Strong linear correlation between M/L and rest-frame color.

Single-color estimates can predict M/L with ~0.25 dex accuracy.

IMF slope between 1.35 and 2.35 best fits the data.

Abstract

We explore the relation between the dynamical mass-to-light ratio ($M/L$) and rest-frame color of massive quiescent galaxies out to z~2. We use a galaxy sample with measured stellar velocity dispersions in combination with Hubble Space Telescope and ground-based multi-band photometry. Our sample spans a large range in $\log M_{dyn}/L_{g}$ (of 1.6~dex) and $\log M_{dyn}/L_{K}$ (of 1.3~dex).
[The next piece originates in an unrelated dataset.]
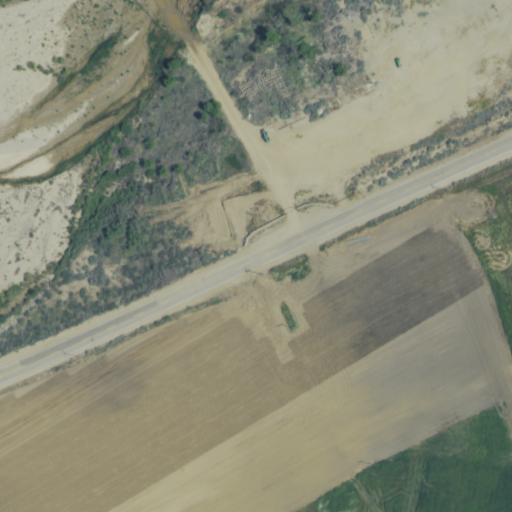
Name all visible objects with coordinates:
road: (257, 268)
There is a strong, approximately linear correlation between the $M/L$ for different wavebands and rest-frame color. The root-mean-scatter scatter in $\log~M_{dyn}/L$ residuals implies that it is possible to estimate the $M/L$ with an accuracy of ~0.25 dex from a single rest-frame optical color. Stellar population synthesis (SPS) models with a Salpeter stellar initial mass function (IMF) can not simultaneously match $M_{dyn}/L_{g}$ vs. $(g-z)_{rest-frame}$ and $M_{dyn}/L_{K}$ vs. $(g-K)_{rest-frame}$. By changing the slope of the IMF we are still unable to explain the M/L of the bluest and reddest galaxies. We find that an IMF with a slope between $\alpha=2.35$ and $\alpha=1.35$ provides the best match. We also explore a broken IMF with a Salpeter slope at $M<1M_{\odot}$ and $M>4M_{\odot}$ and a slope $\alpha$ in the intermediate region. The data favor a slope of $\alpha=1.35$ over $\alpha=2.35$. Nonetheless, our results show that variations between different SPS models are comparable to the IMF variations. In our analysis we assume that the variation in $M/L$ and color is driven by differences in age, and that other contributions (e.g., metallicity evolution, dark matter) are small. These assumptions may be an important source of uncertainty as galaxies evolve in more complex ways.